Source records:
- Opening Delimiter -
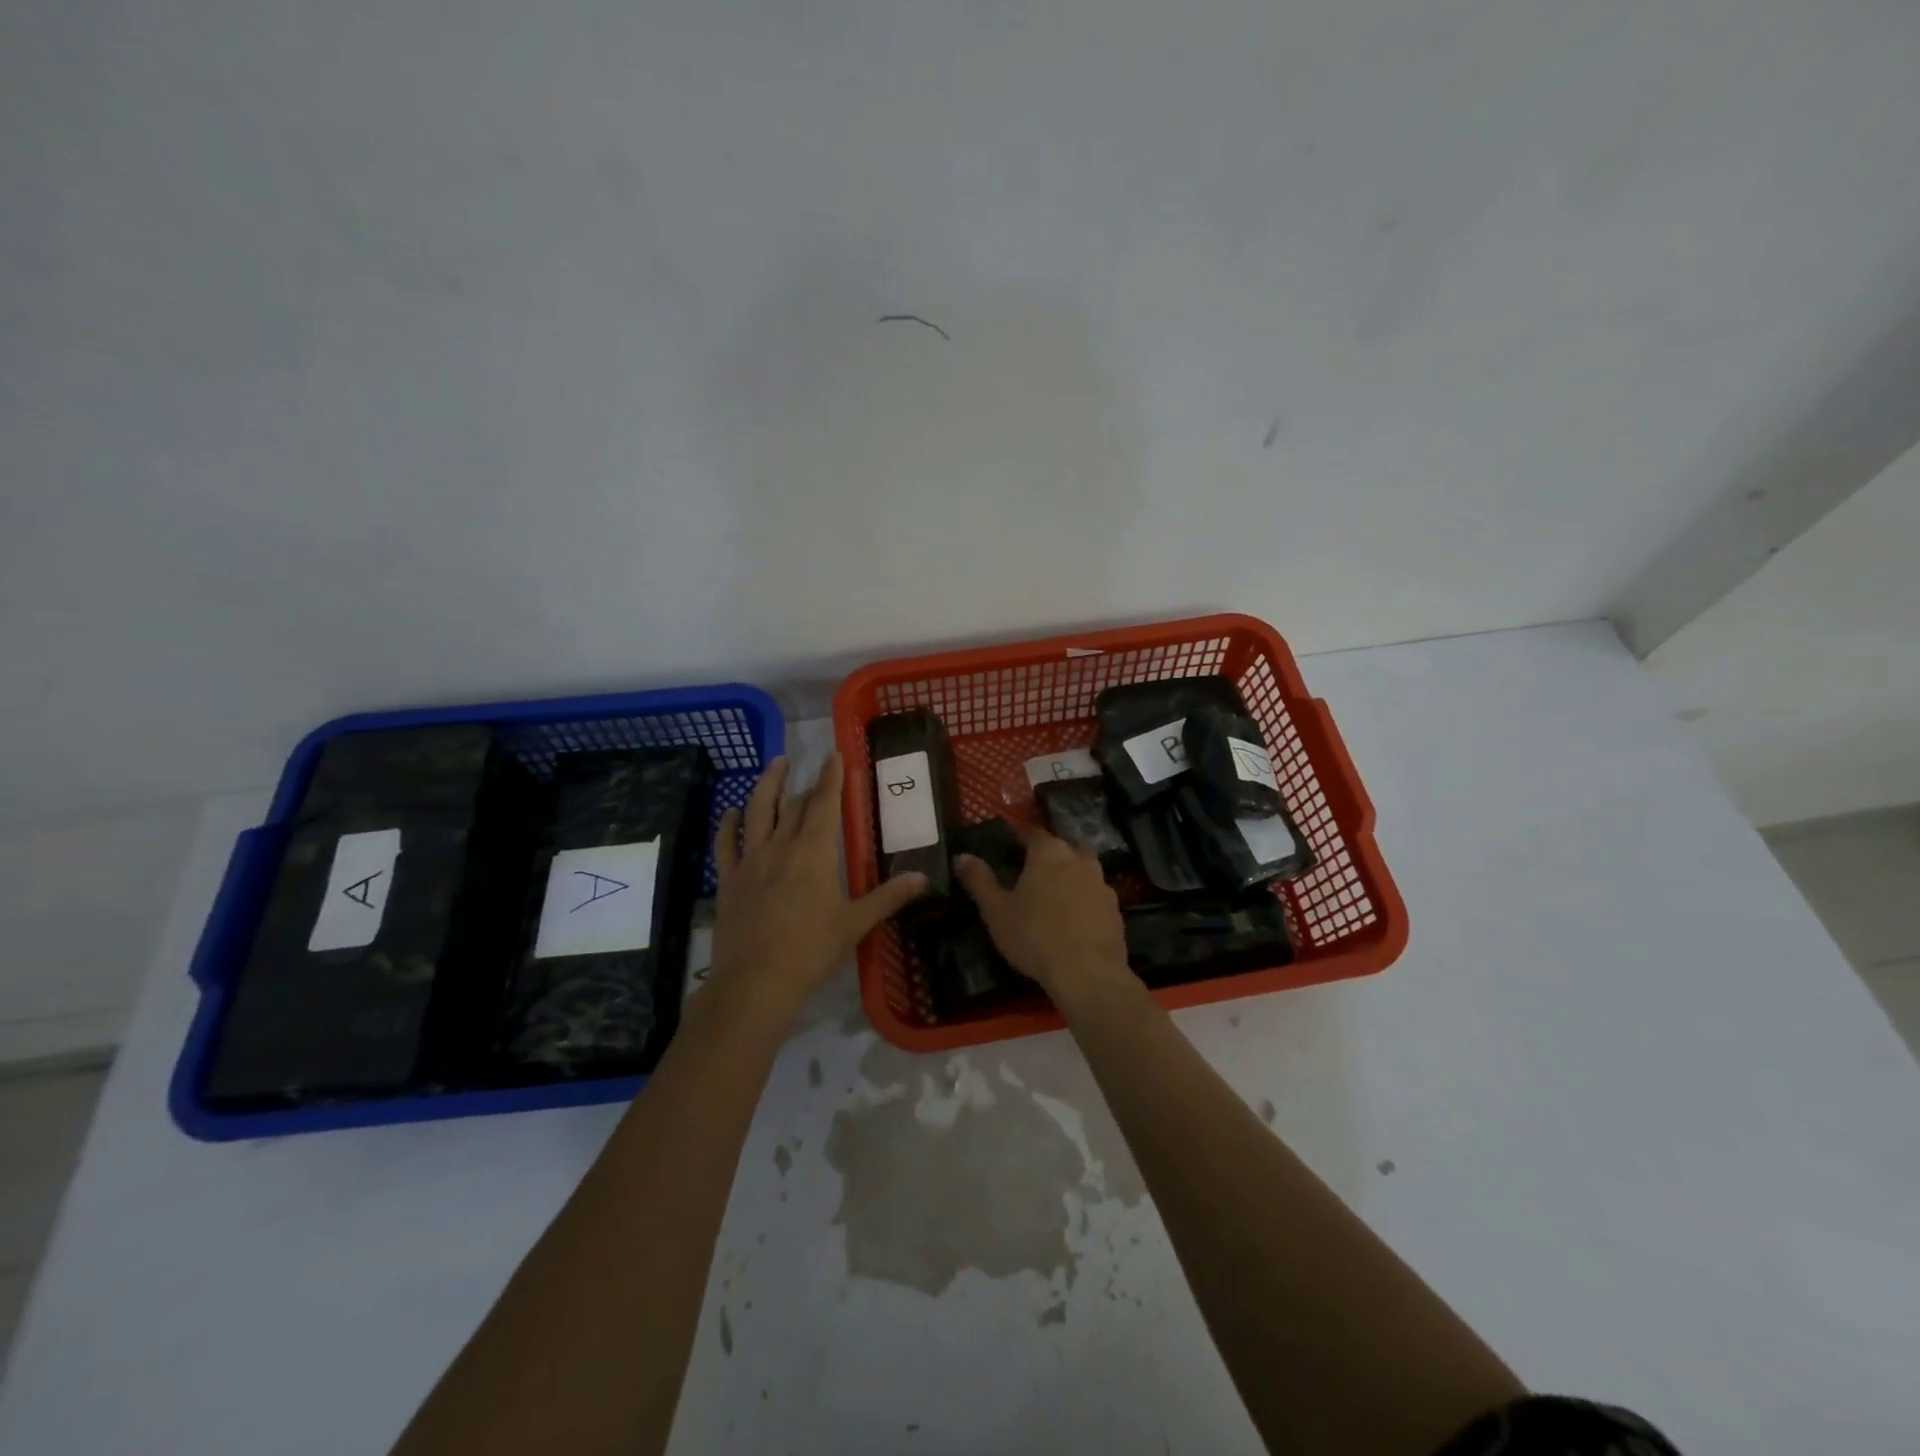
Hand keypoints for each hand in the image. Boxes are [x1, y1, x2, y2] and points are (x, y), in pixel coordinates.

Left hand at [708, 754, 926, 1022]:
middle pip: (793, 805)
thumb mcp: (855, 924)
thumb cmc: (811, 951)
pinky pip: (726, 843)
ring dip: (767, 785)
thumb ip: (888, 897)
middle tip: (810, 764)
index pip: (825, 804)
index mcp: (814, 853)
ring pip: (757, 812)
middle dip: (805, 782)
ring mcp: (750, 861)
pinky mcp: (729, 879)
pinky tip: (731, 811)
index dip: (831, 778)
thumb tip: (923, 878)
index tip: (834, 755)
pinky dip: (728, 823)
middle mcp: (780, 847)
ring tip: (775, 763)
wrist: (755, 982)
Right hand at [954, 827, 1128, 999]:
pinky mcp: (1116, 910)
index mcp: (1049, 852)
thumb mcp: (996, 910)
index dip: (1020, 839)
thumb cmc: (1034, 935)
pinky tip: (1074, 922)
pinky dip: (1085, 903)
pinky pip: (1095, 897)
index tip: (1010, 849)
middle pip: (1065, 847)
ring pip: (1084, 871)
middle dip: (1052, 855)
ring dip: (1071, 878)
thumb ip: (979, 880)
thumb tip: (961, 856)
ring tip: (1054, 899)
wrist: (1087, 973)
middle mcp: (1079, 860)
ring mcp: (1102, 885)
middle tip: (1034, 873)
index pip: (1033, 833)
- Closing Delimiter -
**The problem:** How many lines in the records above contain the word "thumb"? Answer with the number alone.

**Written answer:** 8